LONDON (CNS) A prominent gay rights activist has criticised plans to dig up the body of a 19th-century cardinal whose cause for sainthood is expected to soon progress to beatification. Peter Tatchell of the homosexual lobby group Outrage said the exhumation of the body of Cardinal John Henry Newman would be an "act of grave-robbing, sacrilege and desecration."
Tatchell has claimed repeatedly that the cardinal’s 30-year friendship with Father Ambrose St. John, with whom he lived, suggests he was a celibate homosexual.
He said the exhumation was "contrary to (Cardinal) Newman’s own repeatedly expressed wishes to remain buried in the same grave as the man he loved."
"They have remained buried side by side for over 100 years since (Cardinal) Newman’s death in 1890," he said in an Aug. 29 statement.
"Allowing the Catholic Church to override (Cardinal) Newman’s explicit instructions to his executors is truly shameful," he said. "The pope does not have the right to violate the cardinal’s wishes."
Permission for the exhumation was granted in early August by Britain’s Ministry of Justice.
The date of the exhumation has been kept secret but is expected to be in the fall. The body will be transferred from a cemetery on the outskirts of Birmingham, England, to a marble sarcophagus in the city’s oratory church, where it can be venerated more easily by pilgrims.

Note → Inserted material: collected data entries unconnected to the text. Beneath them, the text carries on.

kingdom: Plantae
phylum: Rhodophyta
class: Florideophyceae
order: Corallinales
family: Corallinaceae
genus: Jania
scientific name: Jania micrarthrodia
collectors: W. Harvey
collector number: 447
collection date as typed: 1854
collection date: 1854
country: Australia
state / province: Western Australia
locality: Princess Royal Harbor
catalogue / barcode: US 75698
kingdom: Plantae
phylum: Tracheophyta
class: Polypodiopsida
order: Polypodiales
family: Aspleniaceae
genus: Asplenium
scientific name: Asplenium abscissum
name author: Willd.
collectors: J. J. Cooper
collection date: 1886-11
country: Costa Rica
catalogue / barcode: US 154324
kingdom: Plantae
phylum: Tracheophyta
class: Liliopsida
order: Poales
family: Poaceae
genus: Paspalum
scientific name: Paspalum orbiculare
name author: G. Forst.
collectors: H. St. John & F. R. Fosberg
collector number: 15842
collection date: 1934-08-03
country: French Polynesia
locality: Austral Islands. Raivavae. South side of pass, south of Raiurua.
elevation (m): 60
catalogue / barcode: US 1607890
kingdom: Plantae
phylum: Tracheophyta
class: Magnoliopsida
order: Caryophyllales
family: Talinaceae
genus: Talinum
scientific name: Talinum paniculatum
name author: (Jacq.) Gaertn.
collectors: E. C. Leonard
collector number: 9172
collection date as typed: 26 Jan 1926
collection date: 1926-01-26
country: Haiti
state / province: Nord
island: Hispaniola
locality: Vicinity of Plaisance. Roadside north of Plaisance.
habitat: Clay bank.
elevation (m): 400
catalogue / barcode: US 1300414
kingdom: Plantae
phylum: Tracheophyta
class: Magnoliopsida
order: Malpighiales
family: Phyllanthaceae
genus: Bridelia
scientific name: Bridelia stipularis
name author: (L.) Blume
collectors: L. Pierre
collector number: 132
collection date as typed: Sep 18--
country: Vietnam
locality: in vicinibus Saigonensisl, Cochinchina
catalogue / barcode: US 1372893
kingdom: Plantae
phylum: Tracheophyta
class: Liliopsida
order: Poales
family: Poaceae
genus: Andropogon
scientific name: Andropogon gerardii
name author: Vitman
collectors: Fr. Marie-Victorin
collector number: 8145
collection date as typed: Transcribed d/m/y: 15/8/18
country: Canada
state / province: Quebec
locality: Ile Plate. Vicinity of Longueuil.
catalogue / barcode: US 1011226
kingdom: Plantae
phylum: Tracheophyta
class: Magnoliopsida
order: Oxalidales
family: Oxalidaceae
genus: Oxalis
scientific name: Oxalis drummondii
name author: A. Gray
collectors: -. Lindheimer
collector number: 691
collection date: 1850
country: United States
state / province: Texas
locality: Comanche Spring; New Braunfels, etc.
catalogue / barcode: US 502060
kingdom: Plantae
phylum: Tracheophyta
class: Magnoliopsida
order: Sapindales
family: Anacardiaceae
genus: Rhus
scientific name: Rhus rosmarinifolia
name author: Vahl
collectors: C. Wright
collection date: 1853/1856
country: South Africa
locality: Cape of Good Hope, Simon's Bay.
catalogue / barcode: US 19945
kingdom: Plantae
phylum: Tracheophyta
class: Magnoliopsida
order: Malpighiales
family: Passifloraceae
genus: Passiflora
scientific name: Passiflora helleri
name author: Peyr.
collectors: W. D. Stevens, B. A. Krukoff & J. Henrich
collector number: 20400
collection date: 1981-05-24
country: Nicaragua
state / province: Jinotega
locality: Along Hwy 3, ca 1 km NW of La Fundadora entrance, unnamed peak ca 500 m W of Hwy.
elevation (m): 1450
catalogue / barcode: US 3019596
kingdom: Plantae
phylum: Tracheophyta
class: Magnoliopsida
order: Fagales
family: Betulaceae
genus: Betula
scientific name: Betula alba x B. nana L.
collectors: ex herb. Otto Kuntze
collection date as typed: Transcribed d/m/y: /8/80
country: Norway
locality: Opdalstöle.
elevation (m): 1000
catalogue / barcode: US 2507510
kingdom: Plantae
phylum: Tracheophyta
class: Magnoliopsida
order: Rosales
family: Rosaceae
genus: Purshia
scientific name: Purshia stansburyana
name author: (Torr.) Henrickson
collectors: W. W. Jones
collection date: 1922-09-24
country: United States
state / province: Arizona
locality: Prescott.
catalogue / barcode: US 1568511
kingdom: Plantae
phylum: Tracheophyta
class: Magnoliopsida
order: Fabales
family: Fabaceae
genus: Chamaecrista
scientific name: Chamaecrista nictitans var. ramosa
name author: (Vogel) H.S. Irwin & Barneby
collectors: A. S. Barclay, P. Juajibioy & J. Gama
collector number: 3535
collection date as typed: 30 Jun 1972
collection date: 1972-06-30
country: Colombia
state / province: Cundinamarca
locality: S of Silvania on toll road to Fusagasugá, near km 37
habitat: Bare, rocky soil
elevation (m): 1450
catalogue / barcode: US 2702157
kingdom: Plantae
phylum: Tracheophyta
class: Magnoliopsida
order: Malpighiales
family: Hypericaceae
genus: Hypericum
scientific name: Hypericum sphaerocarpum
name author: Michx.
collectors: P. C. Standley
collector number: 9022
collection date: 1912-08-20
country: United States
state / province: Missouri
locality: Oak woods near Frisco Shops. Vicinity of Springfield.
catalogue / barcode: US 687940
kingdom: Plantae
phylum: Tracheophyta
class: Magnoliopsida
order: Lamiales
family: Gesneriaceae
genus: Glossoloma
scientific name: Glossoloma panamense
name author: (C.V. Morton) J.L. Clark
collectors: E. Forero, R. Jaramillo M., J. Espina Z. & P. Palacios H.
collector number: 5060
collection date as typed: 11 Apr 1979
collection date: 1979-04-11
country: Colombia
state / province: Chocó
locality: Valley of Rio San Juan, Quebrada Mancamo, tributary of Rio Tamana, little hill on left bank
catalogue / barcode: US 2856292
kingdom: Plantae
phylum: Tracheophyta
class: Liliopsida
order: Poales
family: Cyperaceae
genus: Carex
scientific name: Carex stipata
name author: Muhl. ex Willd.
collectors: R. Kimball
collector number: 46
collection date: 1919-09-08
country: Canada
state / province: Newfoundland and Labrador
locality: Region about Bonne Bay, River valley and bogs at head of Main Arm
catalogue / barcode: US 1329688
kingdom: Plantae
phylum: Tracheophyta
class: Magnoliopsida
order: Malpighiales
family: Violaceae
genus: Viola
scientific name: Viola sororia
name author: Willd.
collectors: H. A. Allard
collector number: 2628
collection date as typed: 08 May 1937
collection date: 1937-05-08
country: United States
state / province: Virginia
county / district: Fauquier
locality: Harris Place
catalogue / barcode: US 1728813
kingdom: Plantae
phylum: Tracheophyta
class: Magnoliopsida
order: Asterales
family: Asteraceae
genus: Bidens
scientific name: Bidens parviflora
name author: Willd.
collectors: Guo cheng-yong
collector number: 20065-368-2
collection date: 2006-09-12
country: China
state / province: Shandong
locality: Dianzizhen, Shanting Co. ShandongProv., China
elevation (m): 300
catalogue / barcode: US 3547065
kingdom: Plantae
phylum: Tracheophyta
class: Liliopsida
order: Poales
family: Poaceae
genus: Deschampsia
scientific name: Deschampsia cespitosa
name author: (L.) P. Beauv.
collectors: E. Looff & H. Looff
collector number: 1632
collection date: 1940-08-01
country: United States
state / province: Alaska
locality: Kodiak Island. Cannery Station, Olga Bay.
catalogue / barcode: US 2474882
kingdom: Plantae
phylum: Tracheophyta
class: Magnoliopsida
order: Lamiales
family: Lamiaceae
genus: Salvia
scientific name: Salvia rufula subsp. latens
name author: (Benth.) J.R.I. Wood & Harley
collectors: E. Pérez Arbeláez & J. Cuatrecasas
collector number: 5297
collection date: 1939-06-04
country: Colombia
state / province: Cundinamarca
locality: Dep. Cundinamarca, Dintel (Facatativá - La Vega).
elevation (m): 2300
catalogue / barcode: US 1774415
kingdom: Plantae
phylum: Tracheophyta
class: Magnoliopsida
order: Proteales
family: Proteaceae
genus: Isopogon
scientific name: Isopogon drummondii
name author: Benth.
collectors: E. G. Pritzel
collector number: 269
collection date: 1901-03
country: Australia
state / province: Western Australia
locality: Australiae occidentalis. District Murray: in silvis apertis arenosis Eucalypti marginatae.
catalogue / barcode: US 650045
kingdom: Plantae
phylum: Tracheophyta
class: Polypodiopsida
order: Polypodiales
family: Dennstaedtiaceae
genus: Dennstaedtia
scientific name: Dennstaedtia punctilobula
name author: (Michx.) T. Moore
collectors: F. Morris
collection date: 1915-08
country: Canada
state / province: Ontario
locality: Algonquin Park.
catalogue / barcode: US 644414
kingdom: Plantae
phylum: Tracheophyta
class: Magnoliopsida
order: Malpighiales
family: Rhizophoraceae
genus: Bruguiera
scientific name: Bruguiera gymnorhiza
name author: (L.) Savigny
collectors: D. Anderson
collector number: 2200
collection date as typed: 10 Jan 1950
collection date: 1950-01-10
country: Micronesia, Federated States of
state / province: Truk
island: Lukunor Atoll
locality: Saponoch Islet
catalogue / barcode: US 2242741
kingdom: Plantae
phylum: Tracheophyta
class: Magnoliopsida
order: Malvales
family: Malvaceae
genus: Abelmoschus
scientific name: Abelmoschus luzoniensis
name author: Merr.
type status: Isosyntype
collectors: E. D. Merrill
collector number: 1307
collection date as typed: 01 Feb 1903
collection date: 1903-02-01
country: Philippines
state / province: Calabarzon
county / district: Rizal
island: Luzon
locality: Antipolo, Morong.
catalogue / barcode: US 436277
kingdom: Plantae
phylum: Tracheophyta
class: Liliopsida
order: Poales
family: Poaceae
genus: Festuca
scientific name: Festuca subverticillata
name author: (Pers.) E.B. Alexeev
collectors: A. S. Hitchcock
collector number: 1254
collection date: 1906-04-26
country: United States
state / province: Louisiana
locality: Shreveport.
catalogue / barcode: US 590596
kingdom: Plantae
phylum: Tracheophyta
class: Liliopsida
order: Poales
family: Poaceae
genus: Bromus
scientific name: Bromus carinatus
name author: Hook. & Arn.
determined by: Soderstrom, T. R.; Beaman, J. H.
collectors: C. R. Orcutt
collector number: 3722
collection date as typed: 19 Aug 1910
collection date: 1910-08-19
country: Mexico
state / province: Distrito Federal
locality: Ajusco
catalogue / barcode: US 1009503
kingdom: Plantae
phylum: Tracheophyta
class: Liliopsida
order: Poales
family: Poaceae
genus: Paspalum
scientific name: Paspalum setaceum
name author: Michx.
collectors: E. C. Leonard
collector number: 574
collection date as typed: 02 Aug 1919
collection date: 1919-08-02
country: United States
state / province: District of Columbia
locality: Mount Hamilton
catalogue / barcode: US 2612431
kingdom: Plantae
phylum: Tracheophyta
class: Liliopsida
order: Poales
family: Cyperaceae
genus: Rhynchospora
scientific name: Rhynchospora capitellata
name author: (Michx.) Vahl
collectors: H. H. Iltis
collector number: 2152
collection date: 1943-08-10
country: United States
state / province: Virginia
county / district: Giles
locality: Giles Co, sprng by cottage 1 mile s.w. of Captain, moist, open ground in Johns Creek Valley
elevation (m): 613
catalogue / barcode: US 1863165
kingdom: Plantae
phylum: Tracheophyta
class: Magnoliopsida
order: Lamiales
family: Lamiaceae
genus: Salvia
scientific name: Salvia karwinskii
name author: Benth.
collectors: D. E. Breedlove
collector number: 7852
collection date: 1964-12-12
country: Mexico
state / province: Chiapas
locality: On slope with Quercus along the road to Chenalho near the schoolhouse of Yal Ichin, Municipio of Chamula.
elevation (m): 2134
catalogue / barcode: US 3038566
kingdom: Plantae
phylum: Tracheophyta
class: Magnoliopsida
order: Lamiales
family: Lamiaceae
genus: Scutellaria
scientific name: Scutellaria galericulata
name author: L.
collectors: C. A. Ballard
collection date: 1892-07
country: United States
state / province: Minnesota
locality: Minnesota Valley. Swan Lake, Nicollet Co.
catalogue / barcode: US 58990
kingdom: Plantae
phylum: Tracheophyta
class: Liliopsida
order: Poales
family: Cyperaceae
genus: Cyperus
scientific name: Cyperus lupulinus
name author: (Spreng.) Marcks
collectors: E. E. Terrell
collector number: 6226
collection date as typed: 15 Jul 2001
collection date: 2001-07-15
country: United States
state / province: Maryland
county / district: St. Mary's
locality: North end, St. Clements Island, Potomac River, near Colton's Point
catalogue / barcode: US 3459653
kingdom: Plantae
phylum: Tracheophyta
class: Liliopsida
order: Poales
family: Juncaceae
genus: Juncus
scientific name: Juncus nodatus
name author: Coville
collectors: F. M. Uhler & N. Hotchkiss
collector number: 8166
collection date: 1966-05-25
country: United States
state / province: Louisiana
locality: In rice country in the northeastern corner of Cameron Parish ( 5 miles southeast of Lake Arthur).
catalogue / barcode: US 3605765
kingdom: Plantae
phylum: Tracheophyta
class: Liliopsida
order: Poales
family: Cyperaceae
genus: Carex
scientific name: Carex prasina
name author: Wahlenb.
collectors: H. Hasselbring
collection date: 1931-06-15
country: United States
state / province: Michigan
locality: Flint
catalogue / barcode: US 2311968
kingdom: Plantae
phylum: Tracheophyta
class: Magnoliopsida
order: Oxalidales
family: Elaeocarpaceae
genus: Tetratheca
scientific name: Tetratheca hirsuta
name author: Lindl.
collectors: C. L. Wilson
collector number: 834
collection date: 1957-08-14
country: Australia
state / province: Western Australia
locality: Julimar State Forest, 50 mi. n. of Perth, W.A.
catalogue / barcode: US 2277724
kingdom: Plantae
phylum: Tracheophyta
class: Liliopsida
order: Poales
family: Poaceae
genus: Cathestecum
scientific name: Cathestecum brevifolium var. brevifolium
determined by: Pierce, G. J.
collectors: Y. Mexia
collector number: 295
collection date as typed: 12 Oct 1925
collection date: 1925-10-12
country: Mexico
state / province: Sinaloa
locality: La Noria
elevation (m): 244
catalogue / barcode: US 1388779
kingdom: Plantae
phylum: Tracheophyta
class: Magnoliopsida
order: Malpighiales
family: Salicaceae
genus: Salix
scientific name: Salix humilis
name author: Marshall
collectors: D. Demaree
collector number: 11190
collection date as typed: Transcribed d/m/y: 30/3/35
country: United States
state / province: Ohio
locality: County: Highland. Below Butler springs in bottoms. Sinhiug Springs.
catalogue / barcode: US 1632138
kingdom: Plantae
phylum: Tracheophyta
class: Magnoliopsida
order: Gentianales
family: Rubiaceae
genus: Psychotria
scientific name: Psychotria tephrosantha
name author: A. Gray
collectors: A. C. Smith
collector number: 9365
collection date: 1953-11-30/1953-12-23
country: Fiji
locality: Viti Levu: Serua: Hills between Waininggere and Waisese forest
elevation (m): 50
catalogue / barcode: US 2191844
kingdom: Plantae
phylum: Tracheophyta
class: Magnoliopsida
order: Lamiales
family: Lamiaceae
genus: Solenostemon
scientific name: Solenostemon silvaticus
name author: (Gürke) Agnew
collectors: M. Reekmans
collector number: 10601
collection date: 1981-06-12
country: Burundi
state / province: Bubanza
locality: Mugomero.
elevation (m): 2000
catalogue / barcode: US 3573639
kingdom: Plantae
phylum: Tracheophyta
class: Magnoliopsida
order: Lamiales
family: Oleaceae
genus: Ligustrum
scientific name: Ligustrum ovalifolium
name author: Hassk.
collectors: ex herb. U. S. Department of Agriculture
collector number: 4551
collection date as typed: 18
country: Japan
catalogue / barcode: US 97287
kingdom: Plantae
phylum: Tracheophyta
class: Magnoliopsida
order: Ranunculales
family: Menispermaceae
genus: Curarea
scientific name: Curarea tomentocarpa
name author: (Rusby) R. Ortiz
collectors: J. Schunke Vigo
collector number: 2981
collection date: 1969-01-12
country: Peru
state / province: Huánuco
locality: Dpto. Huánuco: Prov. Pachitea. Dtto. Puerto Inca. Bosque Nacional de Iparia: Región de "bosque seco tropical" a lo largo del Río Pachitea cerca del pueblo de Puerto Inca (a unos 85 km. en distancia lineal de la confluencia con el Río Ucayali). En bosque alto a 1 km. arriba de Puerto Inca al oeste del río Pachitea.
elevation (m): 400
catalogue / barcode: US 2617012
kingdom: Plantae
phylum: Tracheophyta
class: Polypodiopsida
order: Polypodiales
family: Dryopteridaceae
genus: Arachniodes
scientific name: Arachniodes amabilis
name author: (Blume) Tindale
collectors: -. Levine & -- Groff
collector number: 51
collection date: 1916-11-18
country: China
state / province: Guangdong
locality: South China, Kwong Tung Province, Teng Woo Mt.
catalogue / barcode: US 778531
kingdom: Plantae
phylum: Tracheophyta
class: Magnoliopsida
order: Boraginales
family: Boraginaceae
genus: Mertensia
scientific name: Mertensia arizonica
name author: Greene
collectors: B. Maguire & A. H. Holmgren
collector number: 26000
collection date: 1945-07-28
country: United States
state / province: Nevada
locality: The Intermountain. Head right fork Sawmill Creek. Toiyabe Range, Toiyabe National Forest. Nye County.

Father Paul Chavasse, provost of the Birmingham Oratory and postulator of Cardinal Newman’s cause, said he believed that the cardinal would have accepted the will of the Vatican that his body be moved elsewhere.
"As a great man of the church and devoted to the saints himself, Cardinal Newman would have been the first to insist on obeying a request of the Holy See and the last to insist that his own personal wishes be regarded as immutable," Father Chavasse said in a statement.